Today marks 17 years since you first put the bracelet on my wrist. It's a simple piece, comprising a ten-dollar jade rabbit looped on a ribbon of red. I was still so young back then. You were watching me during some of my most fragile moments, as I bushwhacked through university, careers, and false promises of love. I still had so much mountain to climb, and I forgot you held me before I even walked.

The bracelet adjusts with a drawstring that needs two hands to operate, and that was your mistake. Once the rabbit tightened around my wrist, I had no way to take it off with my other free hand. So I wore it day in and day out: in the shower, the pool, and the skydive. 1 year passed without fail. At 5, you joked that I should get a different one. Those jokes stopped at 8 after you got sick.

The operation was to be done in a cleanroom that forbids cosmetics or jewelry. Dad helped me take off the rabbit before we entered. I remember his fingers, frail and trembling from the sleepless nights we spent crying together.
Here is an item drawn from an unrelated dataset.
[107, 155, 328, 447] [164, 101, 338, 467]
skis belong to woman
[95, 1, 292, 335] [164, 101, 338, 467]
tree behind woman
When I flexed my wrist and felt nothing, it was like a part of you had hopped away.

The next few days were such a blur, and I only remembered about the rabbit a week after your funeral. I found it stuffed away in a duffle, along with the dozens of other things we had moved out of your hospice room. It's funny – you only realize how much stuff people own once they die. If you saw our living room floor that week, you'd probably make a few less trips to Winners.

Your mistake is a two-sided one. What was once a piece of you I could never take off is something I can now never put back on. But, I still cling desperately to that rabbit like a foolish man. Right now it's in my left jean pocket, other times it's in my backpack, or even clenched in my hand if the day is rough. I have to keep it on me, because I know I'll see you again one day. And with your hand on one drawstring and my hand on the other, we'll tighten the rabbit onto my wrist for the last and final time.